_Exercise_:
Sort through the entries below and pull out lines containing the word "analysis".

Start of Data to process

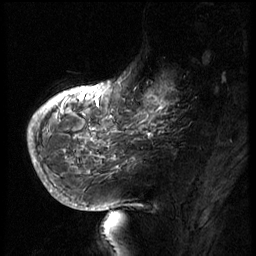
Breast MRI (dynamic contrast-enhanced), one sagittal slice; 3 images stored at this slice position (order not interpretable as contrast timing); 1.5 T; TE 4.2 ms, TR 8.9 ms; 2.5 mm slice thickness; 256 × 256 image matrix, field of view 200 × 200 mm. Patient: female, 56 years. From the clinical record (not read from this slice): setting: breast cancer imaged before/during neoadjuvant chemotherapy.
Annotated regions visible in this slice (semi-automatically segmented with operator editing):
- analysis volume of interest (the breast-tissue region the enhancement analysis was run in; not a lesion): bounding box (x1, y1, x2, y2) in pixels: (129, 62, 194, 127)
- tumour enhancement mask (voxels above the 140 % enhancement threshold inside the analysis volume of interest): (129, 84, 176, 127)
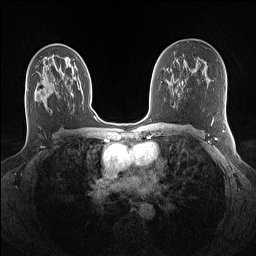
Breast MRI (dynamic contrast-enhanced), one axial slice. Slice 78 of 160 in the series (ordered by position). Dynamic contrast-enhanced series, time point 2 of 7 at this slice position (early post-contrast). 1.5 T. TE 1.4 ms, TR 5 ms. 1.1 mm slice thickness. 256 × 256 image matrix, field of view 320 × 320 mm. Female patient.
Annotated regions visible in this slice (semi-automatic segmentation, software-assisted and operator-edited):
- enhancing-tissue mask used for the functional tumour volume (all voxels passing the contrast-enhancement thresholds inside the analysis volume; usually the tumour): bounding box [x1, y1, x2, y2] px = [45, 57, 91, 102]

End of Data to process

_Reply to the exercise_:
- analysis volume of interest (the breast-tissue region the enhancement analysis was run in; not a lesion): bounding box (x1, y1, x2, y2) in pixels: (129, 62, 194, 127)
- tumour enhancement mask (voxels above the 140 % enhancement threshold inside the analysis volume of interest): (129, 84, 176, 127)
- enhancing-tissue mask used for the functional tumour volume (all voxels passing the contrast-enhancement thresholds inside the analysis volume; usually the tumour): bounding box [x1, y1, x2, y2] px = [45, 57, 91, 102]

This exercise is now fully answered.